__TEXTE EXTRAIT__
Une des choses les plus agréables de Milwaukee, au-delà de la statue du héros de Happy Days Fonzie, c’est la disponibilité des joueurs au Bradley Center. Surtout quand le joueur courtisé est étranger. « Je ne pensais pas voir de journalistes français ici ! », s’amuse Tony Parker en plein serrage de pinces, une heure avant la facile victoire face aux Bucks.
Eh oui Tony, Basket USA – accompagné de Romain Brunet de l’Equipe 21 – a fait le trajet de Chicago pour venir tailler la bavette avec toi !
Tony, Pop’ a élargi sa rotation, avec un banc plus impliqué et plus efficace. Depuis le début de saison, tu joues 30 minutes en moyenne, c’est quelque chose qui avait été discuté en amont avec le coach ou c’est le contexte des matches qui l’a dicté ?
Bien sûr que je le savais, Pop m’avait prévenu. On a fini la saison précédente fin juin et moi j’ai enchaîné avec l’équipe de France et on connaît Pop, il est un peu parano avec les blessures. Le plus important pour lui c’est qu’on soit au top pour les playoffs. Pour l’instant y’a dû avoir je crois sept matches dans lesquels je n’ai pas joué le quatrième quart temps et moins de trente minutes. C’est la première fois de ma carrière. J’adhère à cette stratégie, je préfère garde mon énergie pour la fin de la saison. C’est vrai que ce n’est pas facile d’enchaîner des longues saisons avec des campagnes en équipe de France, surtout que moi ça fait dix ans que je joue tous les étés. Et puis ce que fait Pop là ça va me permettre de jouer plus longtemps et comme j’ai envie de jouer pendant encore pas mal d’années, je suis sûr que ça va me servir.
Est-ce que cette plus grande implication du banc et une rotation à 11 voire 12 joueurs explique la productivité des remplaçants ? Hier face à Toronto, vous avez encore trois remplaçants en double-figure !
Logiquement quand tu joues plus, t’as plus de chances d’être en double-figure quand tu sors du banc. Les remplaçants savent qu’on va compter sur eux, avec Tim Duncan qui a 37 ans, Manu 36 ans et moi qui sors d’un gros été. C’est important qu’ils soient prêts et performants car ça na vous servir à l’avenir pour les playoffs.
Le coach vient de juste de dire que Manu (Ginoboli) n’avait pas en aussi grande forme depuis longtemps, après ne pas avoir eu d’obligations internationales pendant l’été. Tu confirmes cette analyse ?

__DONNÉES__
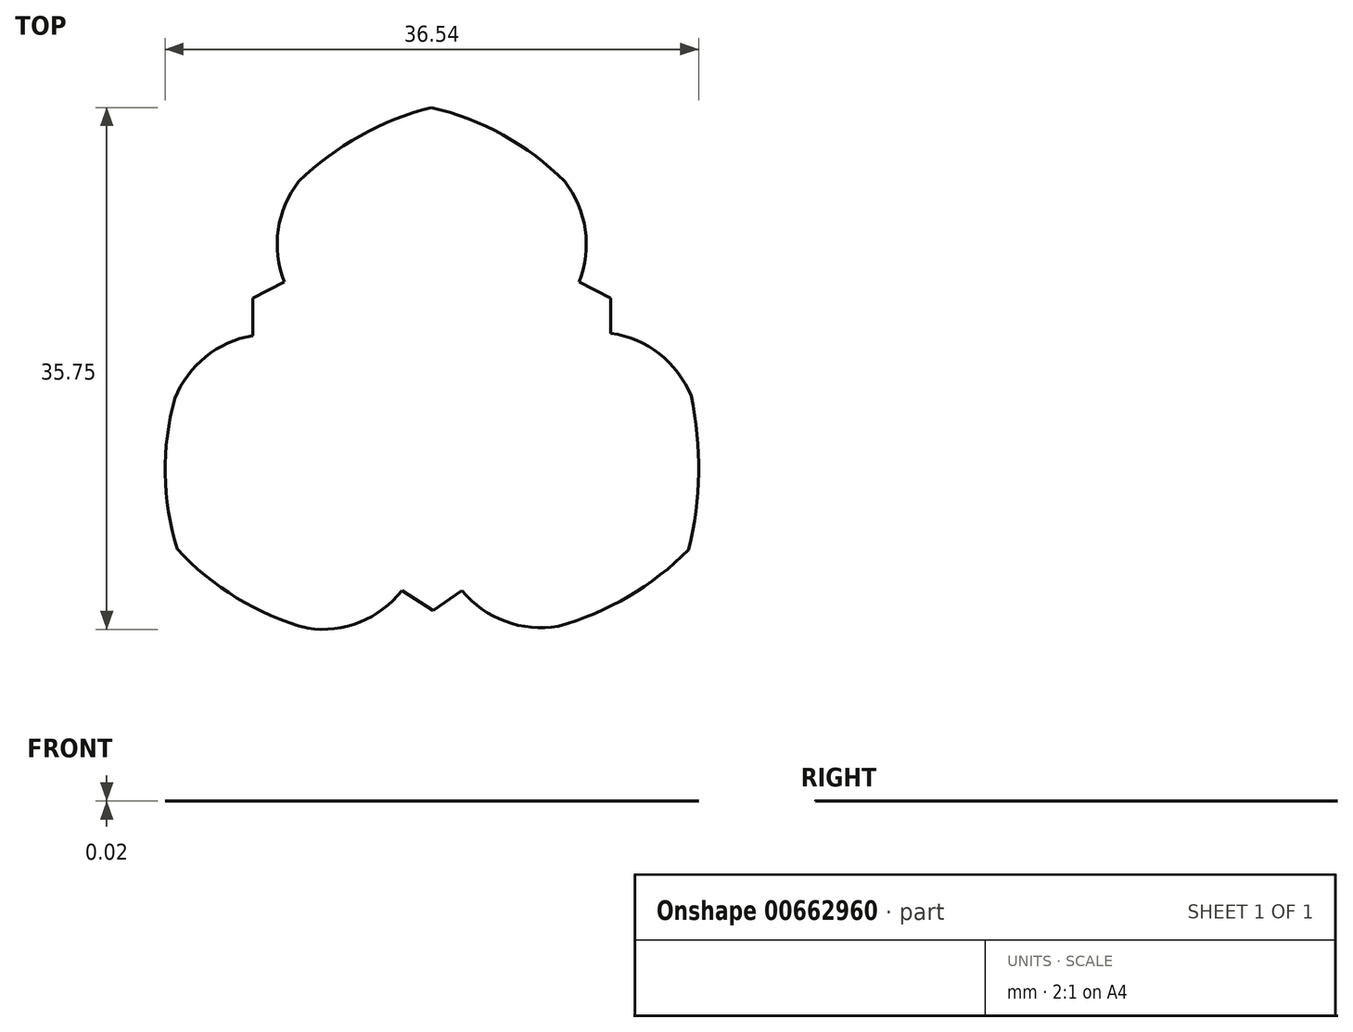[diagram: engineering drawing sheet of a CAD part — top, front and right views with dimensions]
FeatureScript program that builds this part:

__LES TÂCHES__
A - Relevez tous les noms de villes présents dans le texte extrait.
B - Traduisez en anglais cette phrase du texte extrait : « Le plus important pour lui c’est qu’on soit au top pour les playoffs. »
Appuyez-vous uniquement sur le texte extrait.

__RÉPONSES PAR TÂCHE__
A - Milwaukee, Chicago, Toronto

B - The most important thing for him is that we're at our best for the playoffs.